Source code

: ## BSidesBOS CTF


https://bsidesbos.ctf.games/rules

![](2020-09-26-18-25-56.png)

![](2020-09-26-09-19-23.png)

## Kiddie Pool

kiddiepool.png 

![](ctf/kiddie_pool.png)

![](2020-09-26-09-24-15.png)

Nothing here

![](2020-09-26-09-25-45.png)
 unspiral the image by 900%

━━━━

## Task item
Output the material in full, matching it word for word.

## Task response
Source code

: ## BSidesBOS CTF


https://bsidesbos.ctf.games/rules

![](2020-09-26-18-25-56.png)

![](2020-09-26-09-19-23.png)

## Kiddie Pool

kiddiepool.png 

![](ctf/kiddie_pool.png)

![](2020-09-26-09-24-15.png)

Nothing here

![](2020-09-26-09-25-45.png)
 unspiral the image by 900%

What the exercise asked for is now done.